Output every line below exactly, please, omitting pictures.
(Source data Opens)
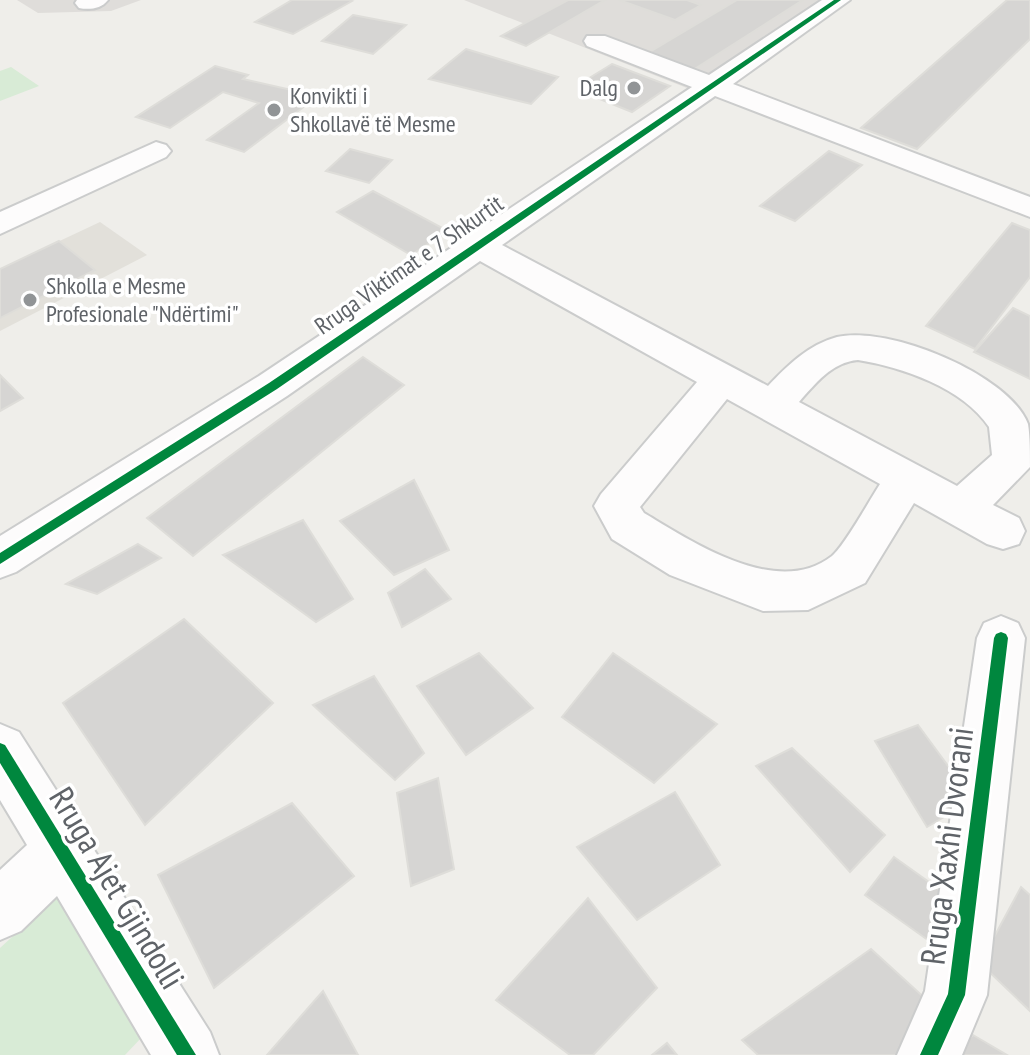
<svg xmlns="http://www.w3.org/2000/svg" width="1030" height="1055" viewBox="0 0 1030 1055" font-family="'PT Sans Narrow',sans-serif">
	<rect width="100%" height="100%" fill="#efeeea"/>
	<!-- industrial -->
	<g fill="#dfddda">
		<path d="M17 0H141L111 11 38 13Z"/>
		<path d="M464 0H830L692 90Z"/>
	</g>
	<!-- education -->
	<path fill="#e2e0da" d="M100 222 147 255 0 331V269Z"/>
	<!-- green -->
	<g fill="#d8ebd6">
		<path d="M11 67 39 86 0 101V71Z"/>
		<path d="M56 897 141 1038 125 1055H0V948Z"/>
	</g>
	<!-- building -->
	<g fill="#d6d5d3" stroke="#deddd9" stroke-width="2">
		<path d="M292 0H349L352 1 293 34 255 22Z"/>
		<path d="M568 0H605L526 46 501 36Z"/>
		<path d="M619 0H687L701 5 675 20Z"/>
		<path d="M737 0H803L693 70 648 53Z"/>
		<path d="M1007 0H1030V39L917 149 861 128Z"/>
		<path d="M353 15 406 25 373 54 322 41Z"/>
		<path d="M466 49 558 77 531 104 429 79Z"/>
		<path d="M612 64 670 86 632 112 585 93 598 85 586 80Z"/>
		<path d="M215 66 248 75 243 79 318 96 244 152 207 140 259 103 223 92 170 128 136 117Z"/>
		<path d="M350 149 392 160 369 183 326 171Z"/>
		<path d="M829 151 862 165 795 221 760 206Z"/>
		<path d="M373 191 448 231 411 255 337 212Z"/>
		<path d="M1012 223 1030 230V277L975 349 926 326Z"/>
		<path d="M59 241 95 270 0 318V269Z"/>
		<path d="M1013 308 1030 316V379L974 352Z"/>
		<path d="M363 357 404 385 193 556 147 518Z"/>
		<path d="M0 375 23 398 0 411Z"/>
		<path d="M414 480 449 550 394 575 340 521Z"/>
		<path d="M303 520 353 599 316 622 223 555Z"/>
		<path d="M138 544 161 558 97 594 66 584Z"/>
		<path d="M425 569 451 599 402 627 388 593Z"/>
		<path d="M184 619 273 703 145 825 63 703Z"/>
		<path d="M479 653 533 708 466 755 417 686Z"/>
		<path d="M613 653 717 724 654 783 562 717Z"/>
		<path d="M374 676 424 753 395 780 313 705Z"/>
		<path d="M918 725 973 800 927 827 875 741Z"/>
		<path d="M792 748 885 835 850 872 756 766Z"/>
		<path d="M438 778 454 869 411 886 397 793Z"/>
		<path d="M675 792 720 865 637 920 577 847Z"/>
		<path d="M292 803 354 876 214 988 158 875Z"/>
		<path d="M894 857 954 900 939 948 865 895Z"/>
		<path d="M1021 887 1030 895V1011L980 963Z"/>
		<path d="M588 898 657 988 593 1055H570L496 1000Z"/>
		<path d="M871 949 939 1011 901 1055H758L742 1040Z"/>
		<path d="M323 991 358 1055H267Z"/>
		<path d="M973 1035 1007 1055H952Z"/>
		<path d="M667 1043 677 1055H652Z"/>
	</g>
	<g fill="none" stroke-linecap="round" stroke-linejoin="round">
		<!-- minor casing -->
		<g stroke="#cbcccc" stroke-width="4">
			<g id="minor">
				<path d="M77 0H108C101 9 89 10 79 8L75 3Z"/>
				<path d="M822 0H850L733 84 1030 197V217L715 96 502 245 768 386C788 365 808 345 837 337 888 325 1009 374 1028 424 1030 436 1030 454 1030 467L993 505 1019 518 1025 531 1019 544 1003 549 987 544 914 503 865 583 808 610 763 611 670 575 612 539 594 506 601 494 697 382 480 261 287 396 16 572 0 578V536L259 376 692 87 587 46 584 41 587 36H605L709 75ZM858 360C902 367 963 388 989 427L992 455 957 486 799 402C815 384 832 362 858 360ZM727 399 880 484C869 501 845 545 832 556 777 599 693 542 644 513L640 507Z"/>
				<path d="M156 142 166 145 171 151 166 157 0 234V212Z"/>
				<path d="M1001 616 1018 623 1025 638 987 995 962 1055H897L925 991 977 638 984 623Z"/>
				<path d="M0 724 19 732 210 1032 219 1055H151L57 896 21 931 0 940V870L27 845 0 800Z"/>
			</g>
		</g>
		<!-- minor -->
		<use href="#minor" fill="#fdfcfc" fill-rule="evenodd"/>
		<!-- cycleway casing -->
		<g stroke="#fff" stroke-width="5">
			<g id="cycleway">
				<path d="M834 0H841L277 389 0 564V553L269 383Z"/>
				<path d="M1001 632 1006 634 1008 638 965 995 938 1055H920L948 994 994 638 996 634Z"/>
				<path d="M0 743 5 745 196 1055H177L0 763Z"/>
			</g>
		</g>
		<!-- cycleway -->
		<use href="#cycleway" fill="#00873e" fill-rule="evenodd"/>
	</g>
	<!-- markers -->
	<g fill="#919496" stroke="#fff" stroke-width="3">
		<circle cx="634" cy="88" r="8"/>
		<circle cx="274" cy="110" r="8"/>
		<circle cx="30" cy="300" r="8"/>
	</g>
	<g text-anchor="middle" stroke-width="7" stroke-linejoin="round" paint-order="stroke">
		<!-- far-poi labels -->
		<g font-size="24" fill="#5f6368" stroke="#fff" text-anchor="start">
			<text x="618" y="96" text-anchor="end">Dalg</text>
			<text x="290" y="104">Konvikti i<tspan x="290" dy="28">Shkollavë të Mesme</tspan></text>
			<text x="46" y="294">Shkolla e Mesme<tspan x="46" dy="28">Profesionale "Ndërtimi"</tspan></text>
		</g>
		<!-- far-street labels -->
		<g font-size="24" fill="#5f6368" stroke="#fff">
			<text transform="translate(409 265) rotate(-35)" y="8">Rruga Viktimat e 7 Shkurtit</text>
		</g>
		<!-- near-street labels -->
		<g font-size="34" fill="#5f6368" stroke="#fff">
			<text transform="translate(947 846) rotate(-83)" y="12">Rruga Xaxhi Dvorani</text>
			<text transform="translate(117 888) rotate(59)" y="12">Rruga Ajet Gjindolli</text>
		</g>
	</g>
</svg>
(Source data Closes)
● Answer to this exercise
<svg xmlns="http://www.w3.org/2000/svg" width="1030" height="1055" viewBox="0 0 1030 1055" font-family="'PT Sans Narrow',sans-serif">
	<rect width="100%" height="100%" fill="#efeeea"/>
	<!-- industrial -->
	<g fill="#dfddda">
		<path d="M17 0H141L111 11 38 13Z"/>
		<path d="M464 0H830L692 90Z"/>
	</g>
	<!-- education -->
	<path fill="#e2e0da" d="M100 222 147 255 0 331V269Z"/>
	<!-- green -->
	<g fill="#d8ebd6">
		<path d="M11 67 39 86 0 101V71Z"/>
		<path d="M56 897 141 1038 125 1055H0V948Z"/>
	</g>
	<!-- building -->
	<g fill="#d6d5d3" stroke="#deddd9" stroke-width="2">
		<path d="M292 0H349L352 1 293 34 255 22Z"/>
		<path d="M568 0H605L526 46 501 36Z"/>
		<path d="M619 0H687L701 5 675 20Z"/>
		<path d="M737 0H803L693 70 648 53Z"/>
		<path d="M1007 0H1030V39L917 149 861 128Z"/>
		<path d="M353 15 406 25 373 54 322 41Z"/>
		<path d="M466 49 558 77 531 104 429 79Z"/>
		<path d="M612 64 670 86 632 112 585 93 598 85 586 80Z"/>
		<path d="M215 66 248 75 243 79 318 96 244 152 207 140 259 103 223 92 170 128 136 117Z"/>
		<path d="M350 149 392 160 369 183 326 171Z"/>
		<path d="M829 151 862 165 795 221 760 206Z"/>
		<path d="M373 191 448 231 411 255 337 212Z"/>
		<path d="M1012 223 1030 230V277L975 349 926 326Z"/>
		<path d="M59 241 95 270 0 318V269Z"/>
		<path d="M1013 308 1030 316V379L974 352Z"/>
		<path d="M363 357 404 385 193 556 147 518Z"/>
		<path d="M0 375 23 398 0 411Z"/>
		<path d="M414 480 449 550 394 575 340 521Z"/>
		<path d="M303 520 353 599 316 622 223 555Z"/>
		<path d="M138 544 161 558 97 594 66 584Z"/>
		<path d="M425 569 451 599 402 627 388 593Z"/>
		<path d="M184 619 273 703 145 825 63 703Z"/>
		<path d="M479 653 533 708 466 755 417 686Z"/>
		<path d="M613 653 717 724 654 783 562 717Z"/>
		<path d="M374 676 424 753 395 780 313 705Z"/>
		<path d="M918 725 973 800 927 827 875 741Z"/>
		<path d="M792 748 885 835 850 872 756 766Z"/>
		<path d="M438 778 454 869 411 886 397 793Z"/>
		<path d="M675 792 720 865 637 920 577 847Z"/>
		<path d="M292 803 354 876 214 988 158 875Z"/>
		<path d="M894 857 954 900 939 948 865 895Z"/>
		<path d="M1021 887 1030 895V1011L980 963Z"/>
		<path d="M588 898 657 988 593 1055H570L496 1000Z"/>
		<path d="M871 949 939 1011 901 1055H758L742 1040Z"/>
		<path d="M323 991 358 1055H267Z"/>
		<path d="M973 1035 1007 1055H952Z"/>
		<path d="M667 1043 677 1055H652Z"/>
	</g>
	<g fill="none" stroke-linecap="round" stroke-linejoin="round">
		<!-- minor casing -->
		<g stroke="#cbcccc" stroke-width="4">
			<g id="minor">
				<path d="M77 0H108C101 9 89 10 79 8L75 3Z"/>
				<path d="M822 0H850L733 84 1030 197V217L715 96 502 245 768 386C788 365 808 345 837 337 888 325 1009 374 1028 424 1030 436 1030 454 1030 467L993 505 1019 518 1025 531 1019 544 1003 549 987 544 914 503 865 583 808 610 763 611 670 575 612 539 594 506 601 494 697 382 480 261 287 396 16 572 0 578V536L259 376 692 87 587 46 584 41 587 36H605L709 75ZM858 360C902 367 963 388 989 427L992 455 957 486 799 402C815 384 832 362 858 360ZM727 399 880 484C869 501 845 545 832 556 777 599 693 542 644 513L640 507Z"/>
				<path d="M156 142 166 145 171 151 166 157 0 234V212Z"/>
				<path d="M1001 616 1018 623 1025 638 987 995 962 1055H897L925 991 977 638 984 623Z"/>
				<path d="M0 724 19 732 210 1032 219 1055H151L57 896 21 931 0 940V870L27 845 0 800Z"/>
			</g>
		</g>
		<!-- minor -->
		<use href="#minor" fill="#fdfcfc" fill-rule="evenodd"/>
		<!-- cycleway casing -->
		<g stroke="#fff" stroke-width="5">
			<g id="cycleway">
				<path d="M834 0H841L277 389 0 564V553L269 383Z"/>
				<path d="M1001 632 1006 634 1008 638 965 995 938 1055H920L948 994 994 638 996 634Z"/>
				<path d="M0 743 5 745 196 1055H177L0 763Z"/>
			</g>
		</g>
		<!-- cycleway -->
		<use href="#cycleway" fill="#00873e" fill-rule="evenodd"/>
	</g>
	<!-- markers -->
	<g fill="#919496" stroke="#fff" stroke-width="3">
		<circle cx="634" cy="88" r="8"/>
		<circle cx="274" cy="110" r="8"/>
		<circle cx="30" cy="300" r="8"/>
	</g>
	<g text-anchor="middle" stroke-width="7" stroke-linejoin="round" paint-order="stroke">
		<!-- far-poi labels -->
		<g font-size="24" fill="#5f6368" stroke="#fff" text-anchor="start">
			<text x="618" y="96" text-anchor="end">Dalg</text>
			<text x="290" y="104">Konvikti i<tspan x="290" dy="28">Shkollavë të Mesme</tspan></text>
			<text x="46" y="294">Shkolla e Mesme<tspan x="46" dy="28">Profesionale "Ndërtimi"</tspan></text>
		</g>
		<!-- far-street labels -->
		<g font-size="24" fill="#5f6368" stroke="#fff">
			<text transform="translate(409 265) rotate(-35)" y="8">Rruga Viktimat e 7 Shkurtit</text>
		</g>
		<!-- near-street labels -->
		<g font-size="34" fill="#5f6368" stroke="#fff">
			<text transform="translate(947 846) rotate(-83)" y="12">Rruga Xaxhi Dvorani</text>
			<text transform="translate(117 888) rotate(59)" y="12">Rruga Ajet Gjindolli</text>
		</g>
	</g>
</svg>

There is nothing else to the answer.